═══ Texte fourni ═══
Récit bref en si peu de pages, il est écrit dans le style inimitable, parfois abrupt de Giono, surtout dans la période où il écrit ce récit.
Avec Un de Baumugnes, ici il est question d'hommes et de femmes de la terre, du terroir même, qui vivent dans le respect de la nature. Pas de mise à mort d'animaux ici, pas de meurtres… le seul fusil convoqué ne tirera jamais.
Le début du récit est rude.
Le narrateur est Amédée, ouvrier agricole qui loue ses bras de ferme en ferme. C'est donc par sa voix, son oralité et sa rusticité, que l'histoire nous est contée. Ah ! Comme j'ai adoré ce beau personnage qu'est Amédée...
Alors qu'il boit un verre dans une taverne, Amédée fait la connaissance d'Albin, également ouvrier agricole, qui lui fait part de ses remords : alors qu'il travaillait au champ avec un certain Louis, compagnon aux moeurs douteuses, il a rencontré la plus jolie et la plus séduisante des jeunes femmes, Angèle, dont il est tombé amoureux. Albin était trop timide pour l'aborder, au contraire de Louis qui l'a séduite et a fini par l'emmener à Marseille où il l'a prostituée. Après avoir écouté la confession d'Albin, Amédée décide de l'aider à retrouver la femme qu'il aime, aussi, décident-ils qu'Amédée se fera embaucher à la Douloire, la ferme des parents d'Angèle, pendant qu'Albin l'attendra dans une ferme d'un village voisin.
C'est là que tout démarre et c'est là que tout devient beau...
C'est la quête éperdue de quelque chose qui ressemble au départ du voyage à un impossible amour.
═══ Données extraites ═══
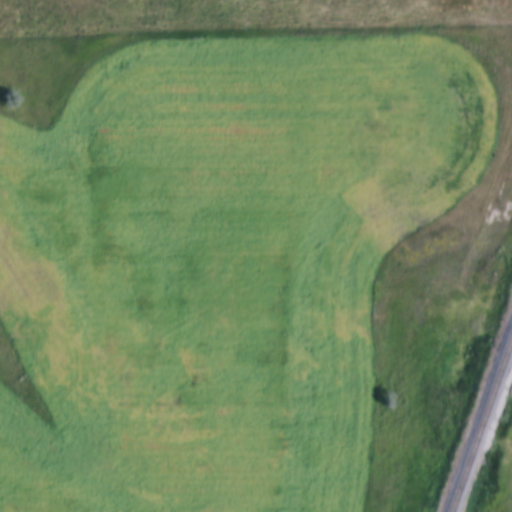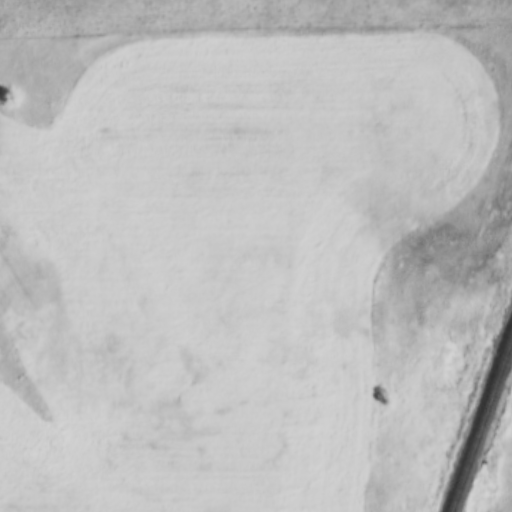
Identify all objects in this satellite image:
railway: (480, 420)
═══
═══ Données extraites ═══
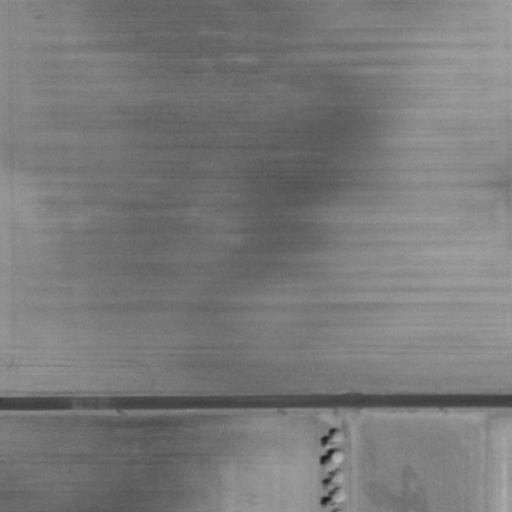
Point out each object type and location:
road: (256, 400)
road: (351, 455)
═══
À faire »
• 1. Dressez la liste de tous les personnages du récit désignés par leur prénom dans le texte fourni.
• 2. Recopiez à l'identique le passage du texte fourni qui débute aux mots «Alors qu'il boit» et s'achève après les mots «d'un village voisin.».

Problèmes résolus »
• 1. Amédée, Albin, Louis, Angèle

• 2.
Alors qu'il boit un verre dans une taverne, Amédée fait la connaissance d'Albin, également ouvrier agricole, qui lui fait part de ses remords : alors qu'il travaillait au champ avec un certain Louis, compagnon aux moeurs douteuses, il a rencontré la plus jolie et la plus séduisante des jeunes femmes, Angèle, dont il est tombé amoureux. Albin était trop timide pour l'aborder, au contraire de Louis qui l'a séduite et a fini par l'emmener à Marseille où il l'a prostituée. Après avoir écouté la confession d'Albin, Amédée décide de l'aider à retrouver la femme qu'il aime, aussi, décident-ils qu'Amédée se fera embaucher à la Douloire, la ferme des parents d'Angèle, pendant qu'Albin l'attendra dans une ferme d'un village voisin.